Weaponization
Project Maven and the 2018 Google employee revolt over Pentagon work. → Where the ethics-versus-pragmatism fight inside the labs broke into the open.
“We believe that Google should not be in the business of war.” — Opening line of the employee letter to Sundar Pichai, April 2018
The letter went out in early April 2018, and within days it had become the most-signed document in the company’s history. It was addressed to Sundar Pichai, the chief executive of Google, and it ran to a single page. The first sentence did the work of the whole thing. “We believe that Google should not be in the business of war.” Below it came a demand: cancel the contract with the Pentagon, and write a policy stating that neither Google nor its contractors would ever build warfare technology. The signatures accumulated on an internal page where anyone with a Google badge could add a name. Three thousand. Then more. The count kept climbing toward four thousand as the thing ran its course, drawn from a workforce of engineers and designers and researchers who had, by and large, come to the company to build maps and email and search, and who had not understood until that spring that some of them had also been building the perception system for a military drone.
The contract had a name that almost no one outside a few rooms at the Pentagon and a few buildings in Mountain View had heard a year earlier. It was called Project Maven.
Maven began, as these things do, with a memo. On the twenty-sixth of April, 2017, Robert O. Work, the deputy secretary of defense, signed an order establishing what the Department of Defense called the Algorithmic Warfare Cross-Functional Team.

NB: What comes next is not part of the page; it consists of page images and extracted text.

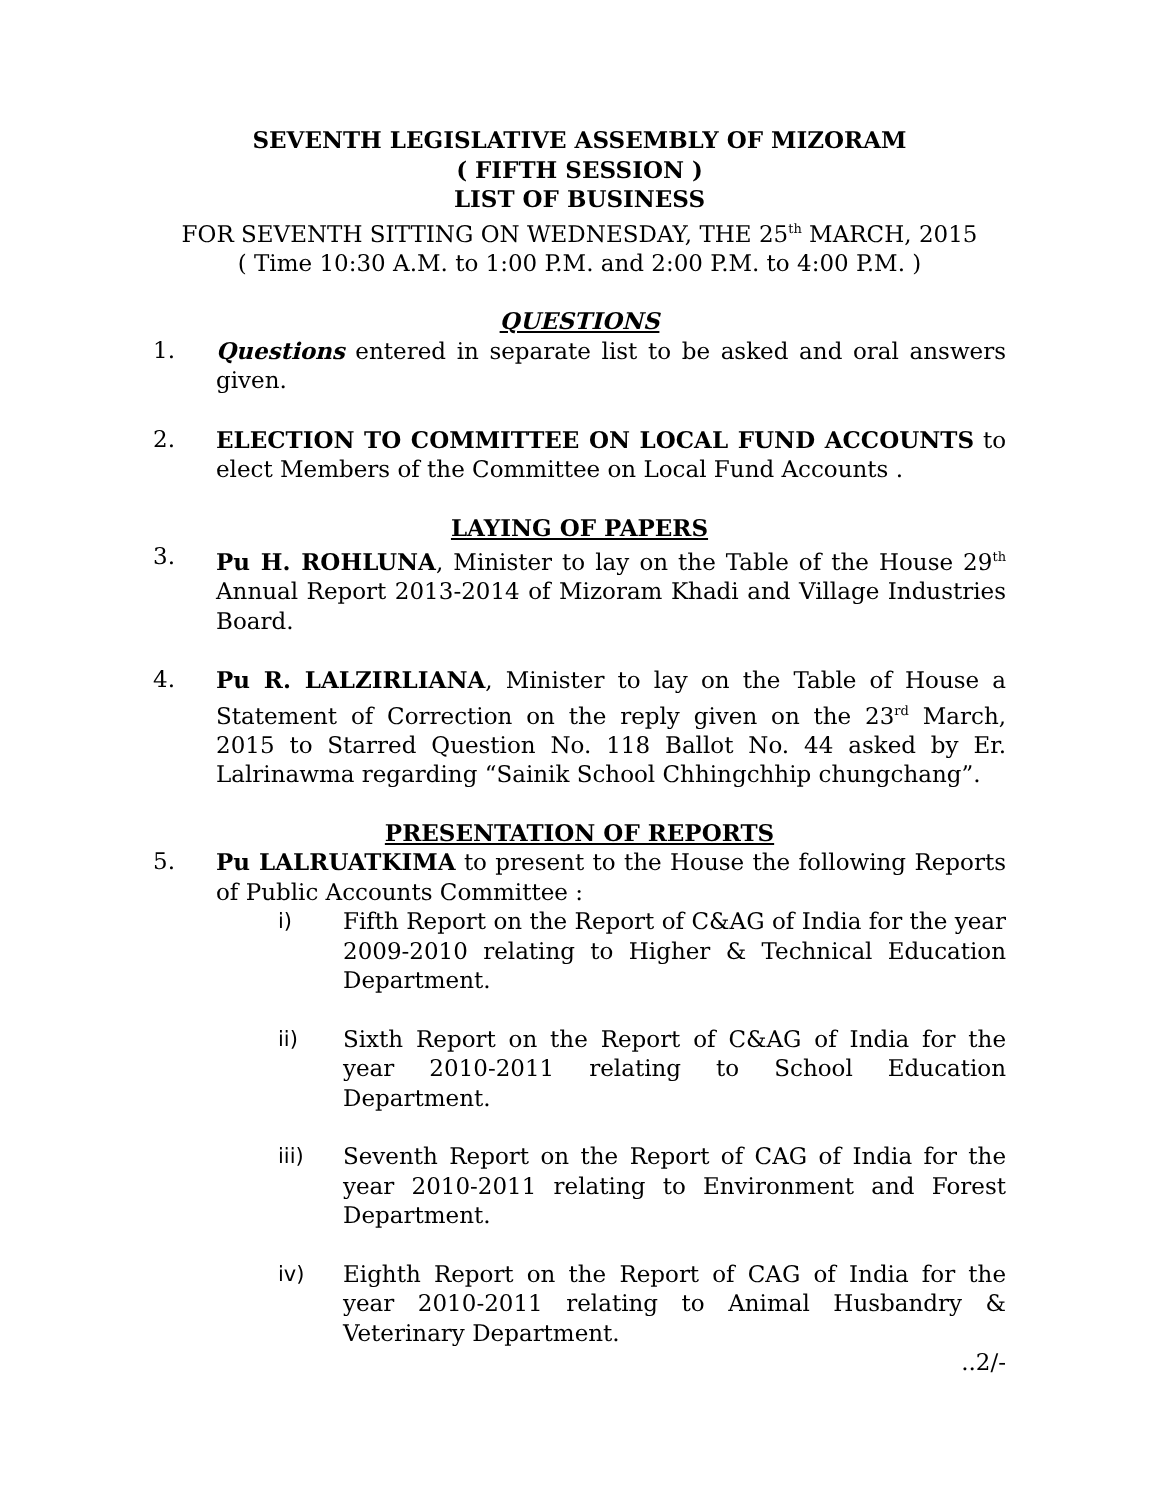SEVENTH LEGISLATIVE ASSEMBLY OF MIZORAM
( FIFTH SESSION )
LIST OF BUSINESS
FOR SEVENTH SITTING ON WEDNESDAY, THE 25<sup>th</sup> MARCH, 2015
( Time 10:30 A.M. to 1:00 P.M. and 2:00 P.M. to 4:00 P.M. )
QUESTIONS
1. Questions entered in separate list to be asked and oral answers given.
2. ELECTION TO COMMITTEE ON LOCAL FUND ACCOUNTS to elect Members of the Committee on Local Fund Accounts .
LAYING OF PAPERS
3. Pu H. ROHLUNA, Minister to lay on the Table of the House 29<sup>th</sup> Annual Report 2013-2014 of Mizoram Khadi and Village Industries Board.
4. Pu R. LALZIRLIANA, Minister to lay on the Table of House a Statement of Correction on the reply given on the 23<sup>rd</sup> March, 2015 to Starred Question No. 118 Ballot No. 44 asked by Er. Lalrinawma regarding “Sainik School Chhingchhip chungchang”.
PRESENTATION OF REPORTS
5. Pu LALRUATKIMA to present to the House the following Reports of Public Accounts Committee :
i) Fifth Report on the Report of C&AG of India for the year 2009-2010 relating to Higher & Technical Education Department.
ii) Sixth Report on the Report of C&AG of India for the year 2010-2011 relating to School Education Department.
iii) Seventh Report on the Report of CAG of India for the year 2010-2011 relating to Environment and Forest Department.
iv) Eighth Report on the Report of CAG of India for the year 2010-2011 relating to Animal Husbandry & Veterinary Department.
..2/-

Work was a former Marine and a defense intellectual who had spent years warning that the United States was about to lose its technological edge over China and Russia, and that the thing it was losing it in was artificial intelligence. He had watched the same demonstrations everyone else had watched. He had seen the image-recognition benchmarks fall, year after year, since 2012. He understood, better than most generals, what it meant that a neural network could now look at a photograph and name what was in it more reliably than a person could, and he understood that the Pentagon was sitting on a problem the technology was built to solve.
The problem was video. American surveillance drones over Iraq and Syria were generating more footage than any human staff could watch. Analysts sat in darkened rooms staring at gray aerial feeds for hours, looking for trucks, for people, for the patterns that meant something, and they burned out at a rate that worried their commanders. Most of the footage would never be watched by anyone before it was deleted. Work’s memo charged the new team with a narrow first task: use machine learning to scan that drone footage and flag objects of interest, vehicles and buildings and people, so that the analysts could spend their time on the frames that mattered. The team was told to deliver something usable in months, not years. The goal, in the language of the memo, was to put computer-vision algorithms into the hands of warfighters by the end of the calendar year.

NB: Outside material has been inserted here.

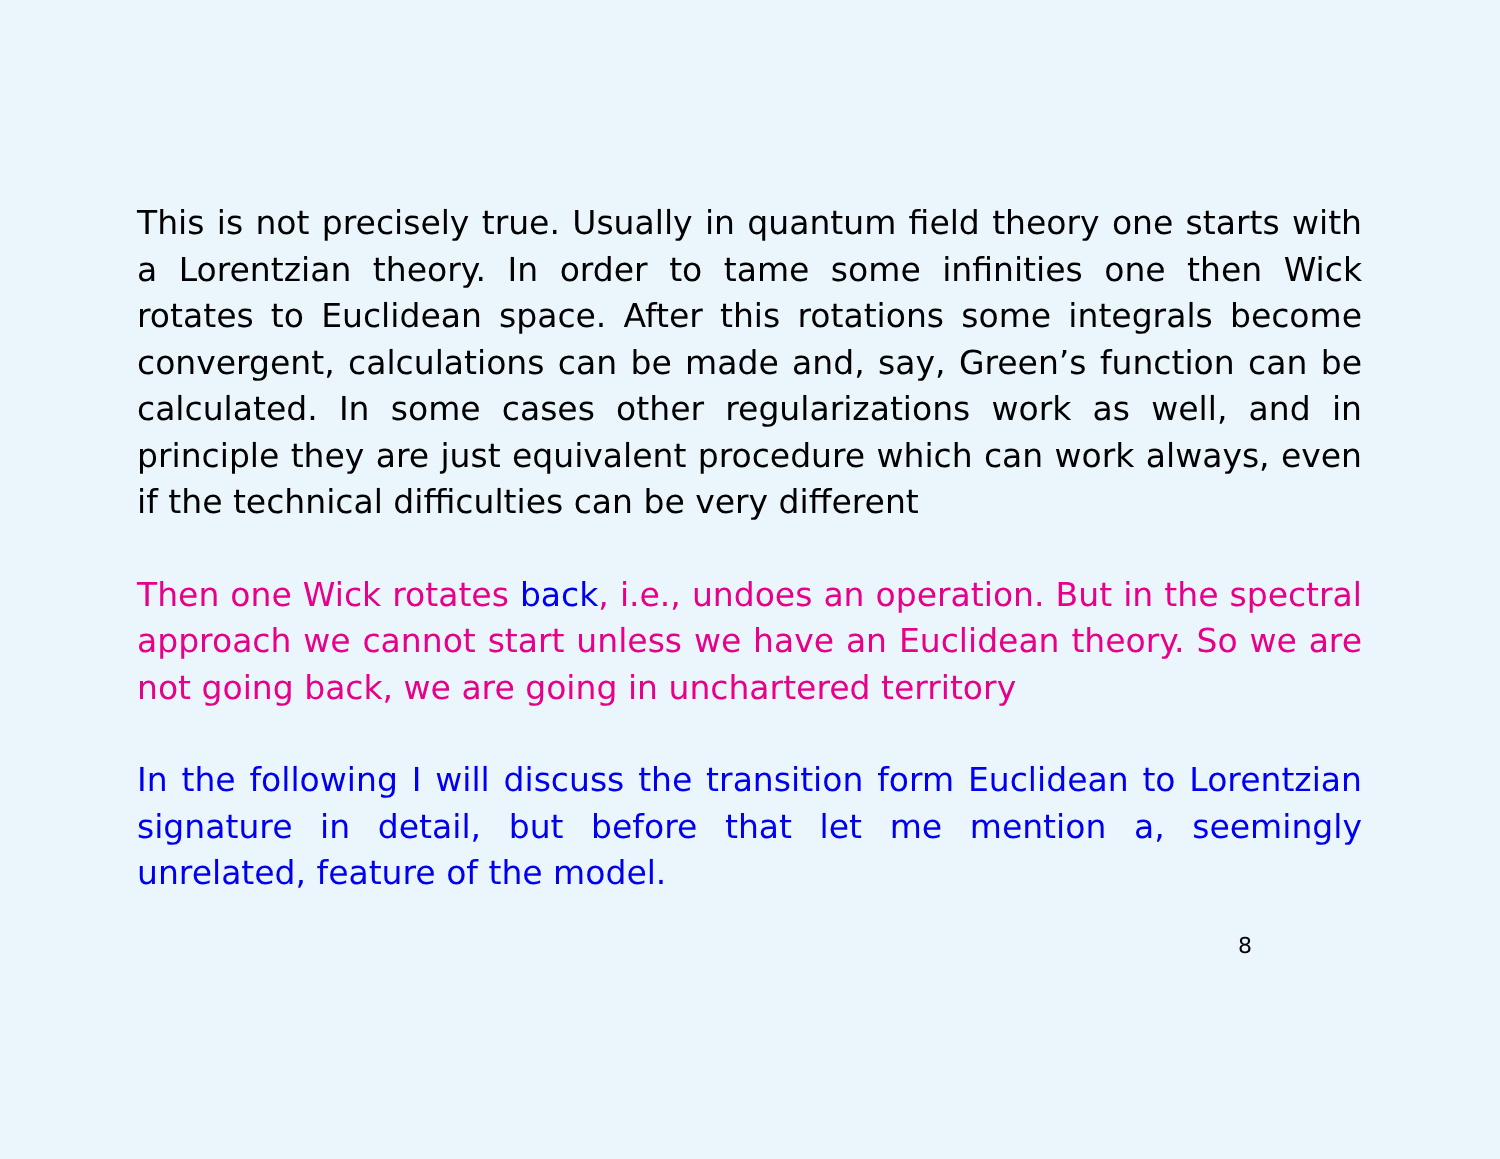This is not precisely true. Usually in quantum field theory one starts with a Lorentzian theory. In order to tame some infinities one then Wick rotates to Euclidean space. After this rotations some integrals become convergent, calculations can be made and, say, Green’s function can be calculated. In some cases other regularizations work as well, and in principle they are just equivalent procedure which can work always, even if the technical difficulties can be very different
Then one Wick rotates back, i.e., undoes an operation. But in the spectral approach we cannot start unless we have an Euclidean theory. So we are not going back, we are going in unchartered territory
In the following I will discuss the transition form Euclidean to Lorentzian signature in detail, but before that let me mention a, seemingly unrelated, feature of the model.
8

To do that, the Pentagon needed people who actually knew how to train computer-vision algorithms, and the people who knew how to do that did not work for the Pentagon. They worked for Google.
The arrangement that followed was not a secret in any formal sense, but it was not announced either. Google would provide its TensorFlow software and the expertise of some of its cloud engineers to help build and refine the object-detection models that would run against the drone video. The work was routed through Google’s cloud division, which under Diane Greene was trying hard to catch Amazon and Microsoft in the business of selling computing to large institutions, and a large institution did not come larger than the Department of Defense. Internal estimates of what the relationship might eventually be worth ran into the hundreds of millions of dollars. The first phase was modest by Google’s standards, a contract reported at around nine million. But it was a foot in a door that led to a building Google very much wanted to be inside, and the people negotiating it knew that the early work was a demonstration project. Prove the technology, and the larger cloud contracts would follow.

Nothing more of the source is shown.